Where do flies live? Flies are found in almost every habitat on Earth. The largest diversity of fly species occurs in moist tropical forests where there is a wide variety of both plant and animal material to serve as food. Many thousands of species can be found throughout Africa and Asia as well. In North America, most fly species are common throughout Canada and parts of the northern states. There are also numerous species found throughout Florida; however, southern California has very few native species despite its ideal habitats for insect development. Some flies have adapted to live in extreme environments such as Antarctica and high mountain ranges including mountains above 13,000 feet (3960 meters).
Flies have a pair of compound eyes, which are large and bulging. Their heads are often very small in comparison to their bodies. The rest of their body is usually pretty small as well with long legs and antennae that can be quite large. There are approximately 150,000 different species of flies around the world. They tend to range in size from 1 mm up to 3 inches depending on what type of fly you’re looking at. They also come in many different colours from blue to green and even red or black depending on which fly it is.
The fly life cycle includes three distinct stages: egg, larva, and adult. Once a female lays her eggs, they quickly hatch into maggots and spend a period eating and growing. The larvae then enter an inactive state known as pupation before becoming adults. Depending on weather conditions, flies can grow from egg to adult in as little as one week or take more than a year to complete their development. Fruit flies and houseflies are examples of fast-growing flies; slow-growing species include coffin flies and blowflies that require one year to go from egg to adult. Most fly species complete two generations per year.

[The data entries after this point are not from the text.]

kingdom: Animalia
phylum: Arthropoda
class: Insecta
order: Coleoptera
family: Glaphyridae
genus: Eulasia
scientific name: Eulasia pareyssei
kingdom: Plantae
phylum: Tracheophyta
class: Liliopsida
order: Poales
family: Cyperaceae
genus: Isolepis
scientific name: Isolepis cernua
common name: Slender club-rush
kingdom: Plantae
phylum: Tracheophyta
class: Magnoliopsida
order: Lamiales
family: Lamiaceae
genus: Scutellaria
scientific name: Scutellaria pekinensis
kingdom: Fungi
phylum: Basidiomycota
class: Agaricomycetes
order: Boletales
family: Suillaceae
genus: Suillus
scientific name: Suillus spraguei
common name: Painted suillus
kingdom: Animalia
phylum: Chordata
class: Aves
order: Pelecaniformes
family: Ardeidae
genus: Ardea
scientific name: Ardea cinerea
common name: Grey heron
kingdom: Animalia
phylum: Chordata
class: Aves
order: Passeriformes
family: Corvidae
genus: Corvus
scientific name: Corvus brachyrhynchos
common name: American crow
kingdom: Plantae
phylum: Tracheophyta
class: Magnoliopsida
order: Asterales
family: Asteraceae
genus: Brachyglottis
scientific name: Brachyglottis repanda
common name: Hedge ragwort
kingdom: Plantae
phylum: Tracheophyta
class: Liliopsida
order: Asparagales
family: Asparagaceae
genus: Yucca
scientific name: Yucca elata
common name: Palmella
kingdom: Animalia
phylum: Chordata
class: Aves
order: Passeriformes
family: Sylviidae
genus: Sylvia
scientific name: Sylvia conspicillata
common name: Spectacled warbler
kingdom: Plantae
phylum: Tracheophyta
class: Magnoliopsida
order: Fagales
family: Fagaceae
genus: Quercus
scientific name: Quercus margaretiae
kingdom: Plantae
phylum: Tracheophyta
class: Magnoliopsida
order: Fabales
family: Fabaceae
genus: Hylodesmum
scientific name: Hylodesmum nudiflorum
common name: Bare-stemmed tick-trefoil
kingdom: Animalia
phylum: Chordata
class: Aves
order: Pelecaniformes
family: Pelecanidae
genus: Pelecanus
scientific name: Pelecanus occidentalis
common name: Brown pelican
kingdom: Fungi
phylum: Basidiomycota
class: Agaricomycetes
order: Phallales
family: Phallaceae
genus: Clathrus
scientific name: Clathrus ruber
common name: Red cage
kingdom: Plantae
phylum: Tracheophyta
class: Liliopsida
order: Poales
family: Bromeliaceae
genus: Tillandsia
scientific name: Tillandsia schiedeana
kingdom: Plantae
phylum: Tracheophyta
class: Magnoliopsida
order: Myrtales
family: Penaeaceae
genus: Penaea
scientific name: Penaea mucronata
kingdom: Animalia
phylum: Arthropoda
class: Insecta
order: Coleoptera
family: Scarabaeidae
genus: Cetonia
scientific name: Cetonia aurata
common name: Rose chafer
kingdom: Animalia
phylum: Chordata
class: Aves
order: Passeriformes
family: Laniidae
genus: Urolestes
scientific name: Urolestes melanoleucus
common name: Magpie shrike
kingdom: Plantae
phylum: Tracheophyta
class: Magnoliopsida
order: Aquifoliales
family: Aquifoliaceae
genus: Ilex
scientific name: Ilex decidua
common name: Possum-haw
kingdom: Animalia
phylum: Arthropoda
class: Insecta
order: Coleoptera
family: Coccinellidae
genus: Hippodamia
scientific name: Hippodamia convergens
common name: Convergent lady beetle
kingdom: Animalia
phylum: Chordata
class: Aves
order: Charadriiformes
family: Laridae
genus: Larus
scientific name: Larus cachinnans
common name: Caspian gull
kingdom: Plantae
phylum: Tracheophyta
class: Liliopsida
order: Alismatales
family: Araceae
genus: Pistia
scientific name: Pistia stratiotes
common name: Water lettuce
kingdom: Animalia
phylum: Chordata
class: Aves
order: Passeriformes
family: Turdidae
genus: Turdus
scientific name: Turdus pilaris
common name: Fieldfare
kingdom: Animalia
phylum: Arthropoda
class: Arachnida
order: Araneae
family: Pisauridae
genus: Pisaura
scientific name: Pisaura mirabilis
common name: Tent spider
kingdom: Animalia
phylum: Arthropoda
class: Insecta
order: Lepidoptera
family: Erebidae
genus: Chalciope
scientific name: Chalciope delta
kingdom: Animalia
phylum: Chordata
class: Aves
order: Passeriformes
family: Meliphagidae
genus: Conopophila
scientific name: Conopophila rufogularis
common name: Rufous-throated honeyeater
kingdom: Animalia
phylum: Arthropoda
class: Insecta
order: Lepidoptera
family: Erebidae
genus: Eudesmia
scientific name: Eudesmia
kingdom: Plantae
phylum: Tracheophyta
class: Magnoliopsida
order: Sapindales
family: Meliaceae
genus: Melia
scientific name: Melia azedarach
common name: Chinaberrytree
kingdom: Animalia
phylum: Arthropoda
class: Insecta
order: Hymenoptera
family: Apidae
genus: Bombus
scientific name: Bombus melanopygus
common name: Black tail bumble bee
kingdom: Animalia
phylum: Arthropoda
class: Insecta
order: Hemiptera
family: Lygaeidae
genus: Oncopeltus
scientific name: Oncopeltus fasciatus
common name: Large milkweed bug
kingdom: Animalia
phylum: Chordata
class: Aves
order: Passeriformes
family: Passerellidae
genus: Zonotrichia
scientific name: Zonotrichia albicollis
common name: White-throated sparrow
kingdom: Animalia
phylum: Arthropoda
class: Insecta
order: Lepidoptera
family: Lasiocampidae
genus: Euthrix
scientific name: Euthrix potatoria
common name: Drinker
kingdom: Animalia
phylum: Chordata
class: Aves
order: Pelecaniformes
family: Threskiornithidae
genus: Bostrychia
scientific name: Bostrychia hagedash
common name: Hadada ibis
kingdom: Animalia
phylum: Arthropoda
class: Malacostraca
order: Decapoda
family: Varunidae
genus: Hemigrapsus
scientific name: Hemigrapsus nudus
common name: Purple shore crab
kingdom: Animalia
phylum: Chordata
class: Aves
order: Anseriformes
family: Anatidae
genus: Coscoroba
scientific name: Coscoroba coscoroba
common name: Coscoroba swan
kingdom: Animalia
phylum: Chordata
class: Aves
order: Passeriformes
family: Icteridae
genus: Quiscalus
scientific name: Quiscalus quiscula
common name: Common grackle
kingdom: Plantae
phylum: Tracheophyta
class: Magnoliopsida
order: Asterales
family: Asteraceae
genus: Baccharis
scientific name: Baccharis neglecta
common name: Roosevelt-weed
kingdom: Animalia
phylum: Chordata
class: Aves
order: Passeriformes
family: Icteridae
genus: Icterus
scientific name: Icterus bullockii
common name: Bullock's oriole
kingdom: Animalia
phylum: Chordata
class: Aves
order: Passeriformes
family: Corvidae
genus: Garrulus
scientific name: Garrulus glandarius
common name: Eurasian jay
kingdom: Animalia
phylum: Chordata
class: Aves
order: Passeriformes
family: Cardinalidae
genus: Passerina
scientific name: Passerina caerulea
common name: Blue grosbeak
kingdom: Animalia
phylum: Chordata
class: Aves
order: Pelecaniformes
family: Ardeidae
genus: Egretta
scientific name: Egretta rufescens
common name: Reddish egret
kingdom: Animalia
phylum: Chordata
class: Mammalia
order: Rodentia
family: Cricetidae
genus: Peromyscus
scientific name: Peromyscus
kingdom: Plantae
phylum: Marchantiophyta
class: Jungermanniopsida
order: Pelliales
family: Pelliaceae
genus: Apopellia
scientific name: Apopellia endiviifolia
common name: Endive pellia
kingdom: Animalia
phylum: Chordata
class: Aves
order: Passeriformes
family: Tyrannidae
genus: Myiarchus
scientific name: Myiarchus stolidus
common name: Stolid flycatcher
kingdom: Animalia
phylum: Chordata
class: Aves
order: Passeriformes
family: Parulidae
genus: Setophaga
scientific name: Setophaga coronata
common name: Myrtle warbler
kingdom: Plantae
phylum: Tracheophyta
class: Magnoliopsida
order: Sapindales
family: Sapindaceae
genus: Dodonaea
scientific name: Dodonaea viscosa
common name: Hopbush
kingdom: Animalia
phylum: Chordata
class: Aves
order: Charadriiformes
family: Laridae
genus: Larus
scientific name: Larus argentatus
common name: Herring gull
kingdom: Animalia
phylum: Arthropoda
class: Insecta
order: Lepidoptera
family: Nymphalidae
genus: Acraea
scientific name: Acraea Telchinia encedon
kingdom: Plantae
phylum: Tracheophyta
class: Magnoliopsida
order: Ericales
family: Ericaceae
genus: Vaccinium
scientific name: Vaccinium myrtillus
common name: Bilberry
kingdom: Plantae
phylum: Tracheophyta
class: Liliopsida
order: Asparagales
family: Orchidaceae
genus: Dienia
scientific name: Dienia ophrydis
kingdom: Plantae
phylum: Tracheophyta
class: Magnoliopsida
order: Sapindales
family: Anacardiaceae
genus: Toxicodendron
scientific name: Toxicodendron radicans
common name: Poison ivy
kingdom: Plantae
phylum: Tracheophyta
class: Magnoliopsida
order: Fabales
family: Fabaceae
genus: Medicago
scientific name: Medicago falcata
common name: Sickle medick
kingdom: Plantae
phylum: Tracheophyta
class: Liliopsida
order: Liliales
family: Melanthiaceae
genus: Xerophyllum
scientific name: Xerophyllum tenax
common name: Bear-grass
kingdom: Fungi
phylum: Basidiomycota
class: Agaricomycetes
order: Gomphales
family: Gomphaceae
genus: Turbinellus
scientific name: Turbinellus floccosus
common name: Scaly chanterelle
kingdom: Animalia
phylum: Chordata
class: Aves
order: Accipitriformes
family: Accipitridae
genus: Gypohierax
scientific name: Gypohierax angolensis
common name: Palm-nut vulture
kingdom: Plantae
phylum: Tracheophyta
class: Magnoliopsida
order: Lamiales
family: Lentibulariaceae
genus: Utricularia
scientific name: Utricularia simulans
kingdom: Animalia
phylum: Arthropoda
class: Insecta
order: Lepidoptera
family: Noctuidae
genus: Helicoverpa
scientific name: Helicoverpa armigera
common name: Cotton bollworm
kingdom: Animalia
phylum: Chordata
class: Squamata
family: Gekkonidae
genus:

1. The house fly is one of a handful of insects that can be found around humans on every continent except Antarctica.
2. House flies are not true flies.
3. They’re often confused with fruit flies and drain flies; all three are in their order of insects called Diptera, which means two wings.
4. House flies love trash and filth and thrives on it; they typically lay eggs near or in decaying organic matter such as feces or vomit.
5. The female will lay about 500 to 600 eggs at a time!